### Name: Mansi Mrugen Shah
### NetID: ws2865

### Build a word level sequence to sequence model for English to Marathi.(using GloVe embedding)

In this model, I have used GloVe word embedding. The GloVe stands for Global Vectors and it is a set pretrained word embeddings. This helped me in gaining an accuracy of 73%. The loss function used in this model is categorical crossentropy, adam optimizer and output function as softmax

####  Import the required libraries and configure values for different parameters

In [103]:
# Import libraries
import os, sys
%tensorflow_version 1.x
from keras.models import Model
from keras.layers import Input, LSTM, GRU, Dense, Embedding
from keras.preprocessing.text import Tokenizer
from keras.preprocessing.sequence import pad_sequences
from keras.utils import to_categorical
import numpy as np
import matplotlib.pyplot as plt 
import re
import string
import numpy as np
import pandas as pd
from string import digits

TensorFlow is already loaded. Please restart the runtime to change versions.


In [104]:
# check the number of sentences
lines= pd.read_table('/content/mar.txt', names=['eng', 'mar', 'na'])
lines = lines.drop(columns = ['na'])
lines.shape

(38696, 2)

In [0]:
BATCH_SIZE = 64
EPOCHS = 20
LSTM_NODES =256
NUM_SENTENCES = 20000
MAX_SENTENCE_LENGTH = 50
MAX_NUM_WORDS = 20000
EMBEDDING_SIZE = 100

### Load the dataset and clean the data by removing punctuations, digits and converting to lower case.

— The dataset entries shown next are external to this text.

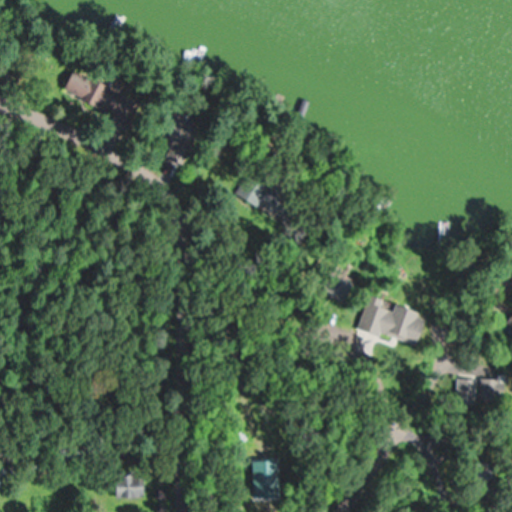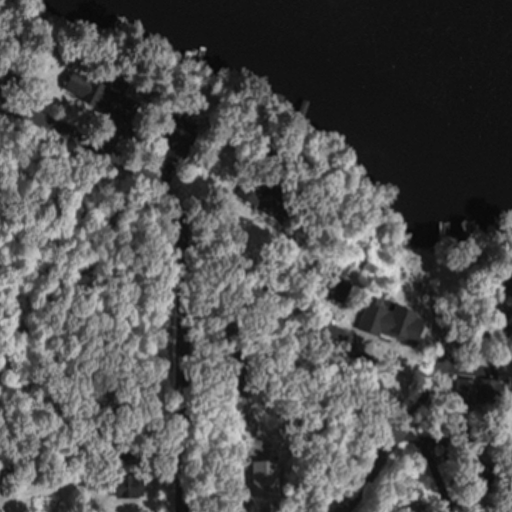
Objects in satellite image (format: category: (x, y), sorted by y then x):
building: (92, 93)
building: (165, 131)
road: (176, 263)
building: (387, 320)
road: (385, 409)
building: (127, 485)
road: (326, 511)
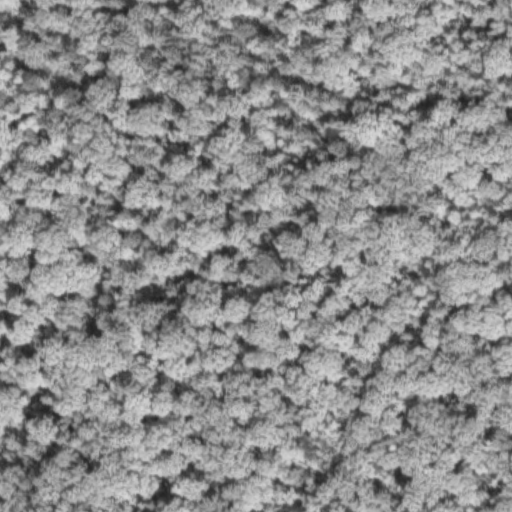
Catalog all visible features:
road: (277, 502)
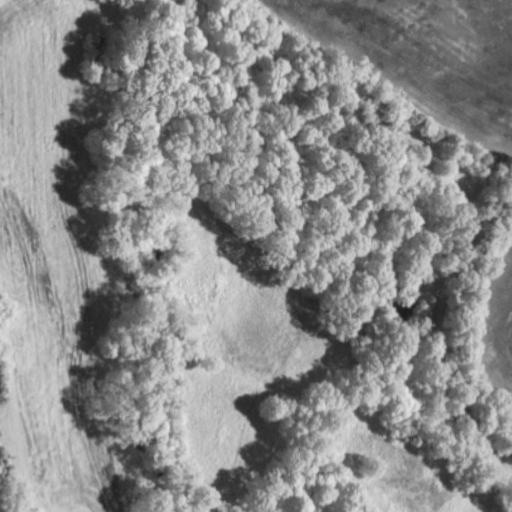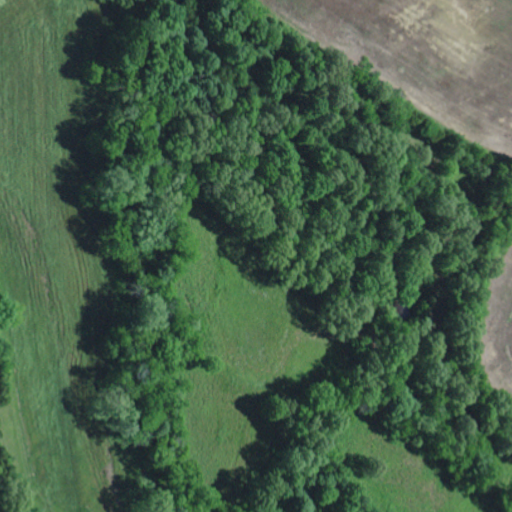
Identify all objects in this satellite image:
road: (506, 86)
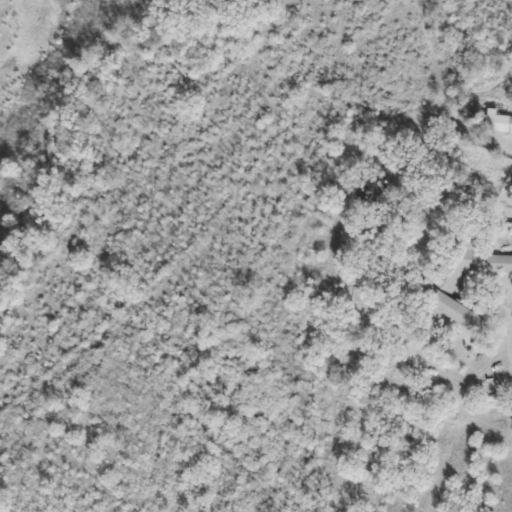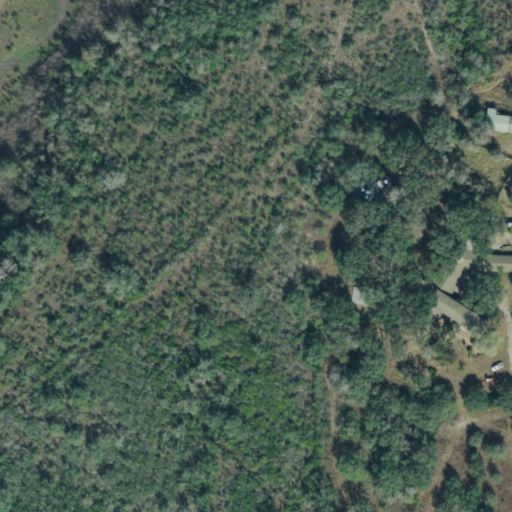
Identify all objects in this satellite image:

The seq2seq architecture is an encoder-decoder architecture which consists of two LSTM networks:the encoder LSTM and the decoder LSTM.
The input to the encoder LSTM is the sentence in English; the input to the decoder LSTM is the sentence in Marathi with a start-of-sentence token. The output is the actual target sentence with an end-of-sentence token.

In [106]:
input_sentences = []
output_sentences = []
output_sentences_inputs = []
exclude = set(string.punctuation)
remove_digits = str.maketrans('', '', digits)
count = 0
for line in open(r'/content/mar.txt', encoding="utf-8"):
    count += 1

    if count > NUM_SENTENCES:
        break

    if '\t' not in line:
        continue

    input_sentence, output, c = line.rstrip().split('\t')
    input_sentence = input_sentence.lower()
    output = output.lower()
    input_sentence = re.sub("'", '', input_sentence)
    input_sentence = re.sub(",", ' COMMA', input_sentence)
    output = re.sub("'", '', output)
    output = re.sub(",", ' COMMA', output)
    input_sentence = ''.join(x for x in input_sentence if x not in exclude)
    output = ''.join(x for x in output if x not in exclude)
    input_sentence = input_sentence.translate(remove_digits)
    output = output.translate(remove_digits)
    output_sentence = output + ' <eos>'
    output_sentence_input = '<sos> ' + output
    input_sentences.append(input_sentence)
    output_sentences.append(output_sentence)
    output_sentences_inputs.append(output_sentence_input)

print("num samples input:", len(input_sentences))
print("num samples output:", len(output_sentences))
print("num samples output input:", len(output_sentences_inputs))

num samples input: 20000
num samples output: 20000
num samples output input: 20000


In [108]:
# randomly print a sentence
print(input_sentences[182])
print(output_sentences[182])
print(output_sentences_inputs[182])

sit here
इथे बस <eos>
<sos> इथे बस


### Tokenize the input sentences:

In [109]:
input_tokenizer = Tokenizer(num_words=MAX_NUM_WORDS)
input_tokenizer.fit_on_texts(input_sentences)
input_integer_seq = input_tokenizer.texts_to_sequences(input_sentences)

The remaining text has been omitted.